Тут же он потерял носовой платок и вышел, хлопнув тяжелою дверью. На крыльце он
долго искал в карманах спичек, хлопая себя по бокам, не нашел и тронулся по
улице с незажженной папиросой во рту.
Ни
одного человека ученый не встретил до самого храма. Там профессор, задрав
голову, приковался к золотому шлему. Солнце сладостно лизало его с одной
стороны.
– Как
же раньше я не видал его, какая случайность?.. Тьфу, дурак, – профессор
наклонился и задумался, глядя на разно обутые ноги, – гм... как же быть? К
Панкрату вернуться? Нет, его не разбудишь. Бросить ее, подлую, жалко.

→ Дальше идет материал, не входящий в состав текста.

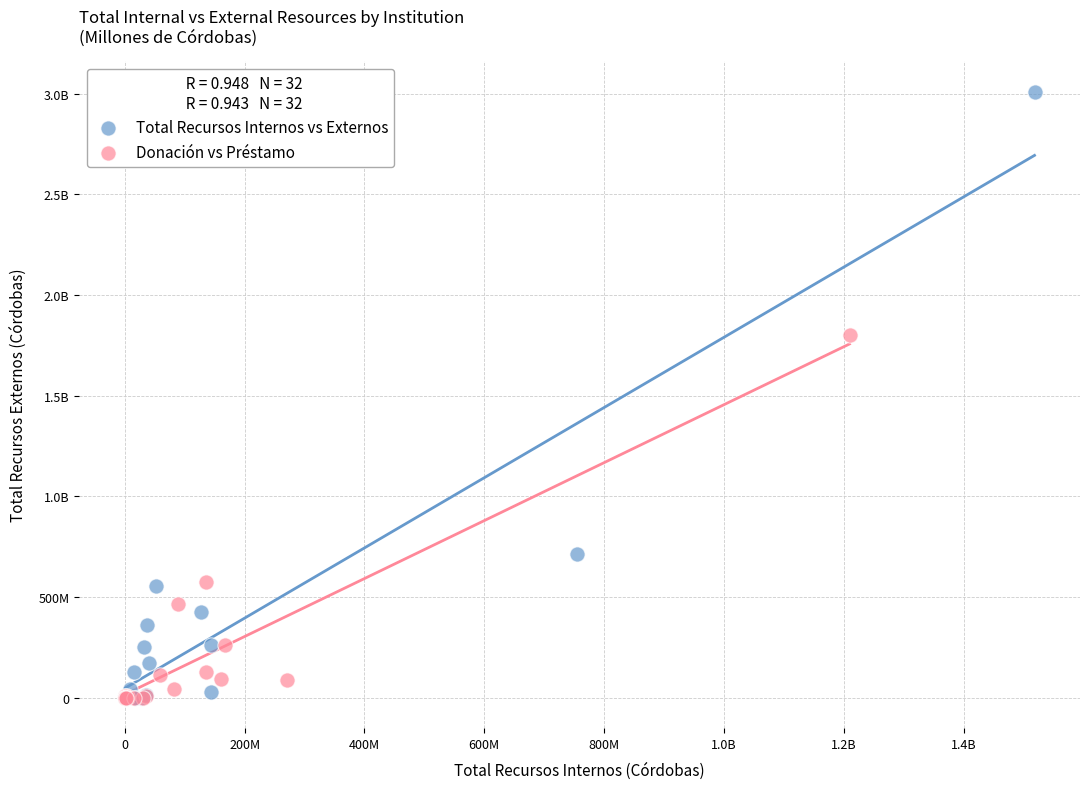

What are all the series names shown in the legend?

Total Recursos Internos vs Externos, Donación vs Préstamo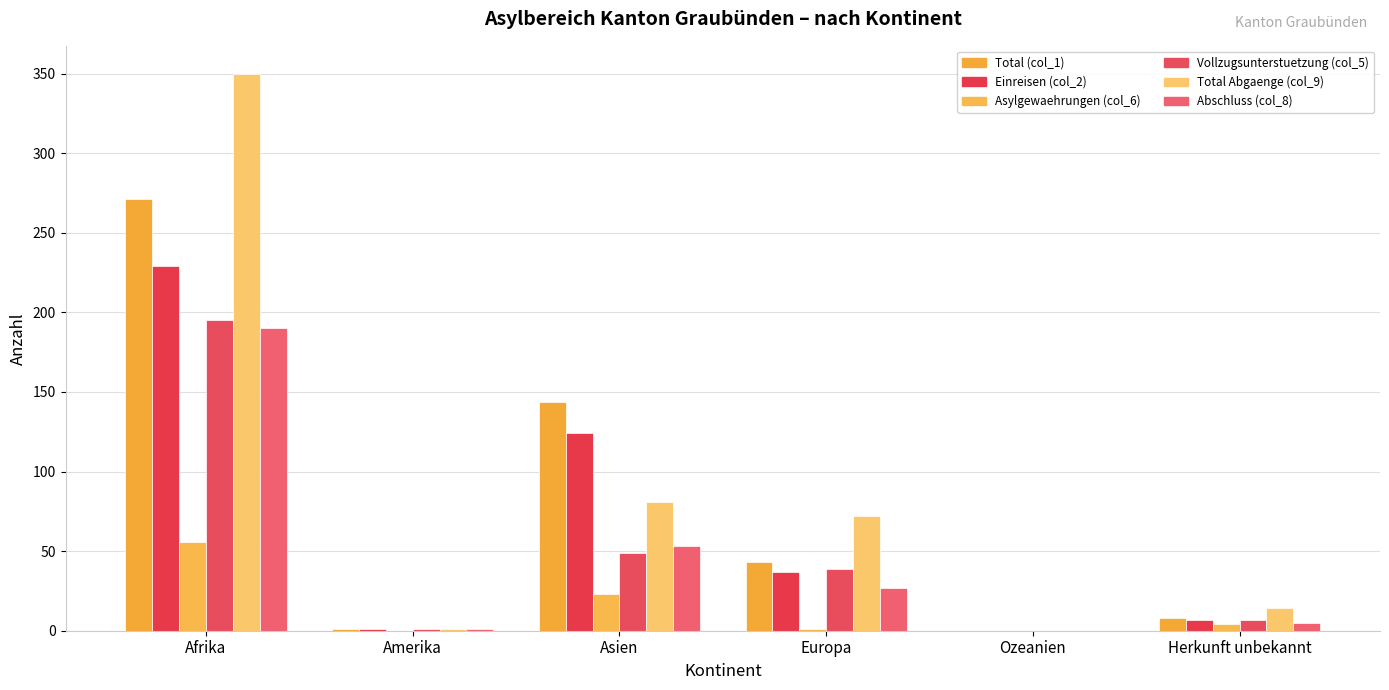

Which series has the largest total across all categories?

Total Abgaenge (col_9)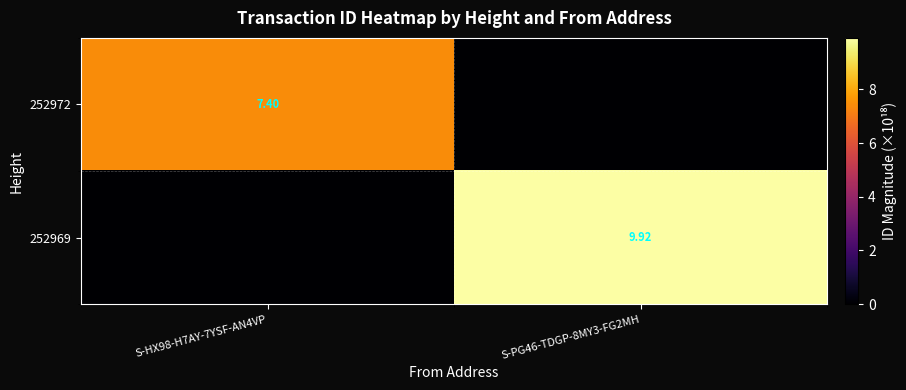

True or false: 252972 has a value of 5.1 at S-HX98-H7AY-7YSF-AN4VP.

False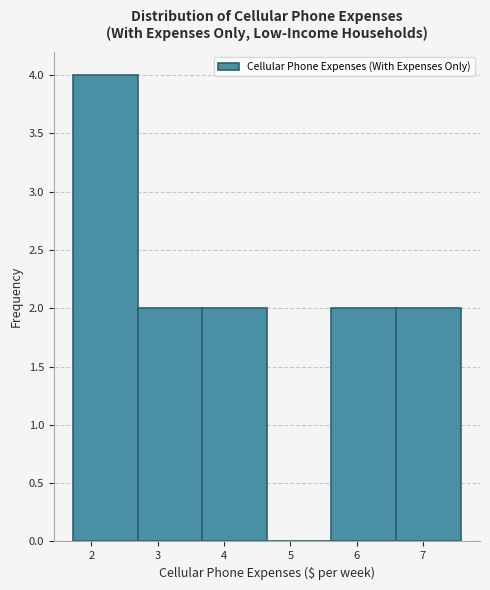

What is the height of the bar covering 2.7 to 3.7 on the x-axis? Neither the bar edges nor the heights are printed on the chart, so give them approximately, as read against the axes.

2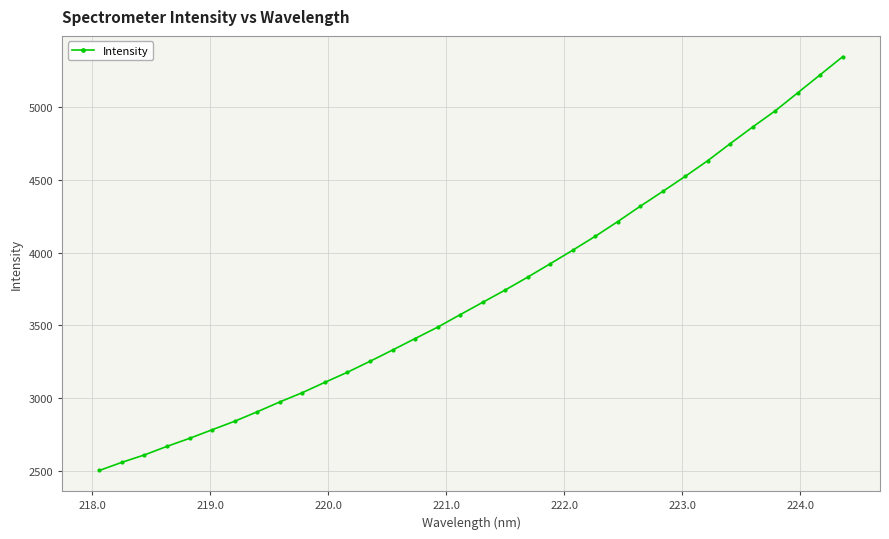

What is the difference between the maximum and minimum values?

2849.8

Придется
в руках нести. – Он снял калошу и брезгливо понес ее.
На
стареньком автомобиле с Пречистенки выехали трое. Двое пьяненьких и на коленях
у них ярко раскрашенная женщина в шелковых шароварах по моде 28-го года.
– Эх,
папаша! – крикнула она низким сиповатым голосом. – Что ж ты другую-то
калошку пропил?
Видно, в
«Альказаре»[3]
набрался старичок, – завыл левый пьяненький, правый высунулся из
автомобиля и прокричал:
– Отец,
что, ночная на Волхонке открыта? Мы туда!
Профессор
строго посмотрел на них поверх очков, выронил изо рта папиросу и тотчас забыл
об их существовании. На Пречистенском бульваре рождалась солнечная прорезь, а
шлем Христа начал пылать. Вышло солнце.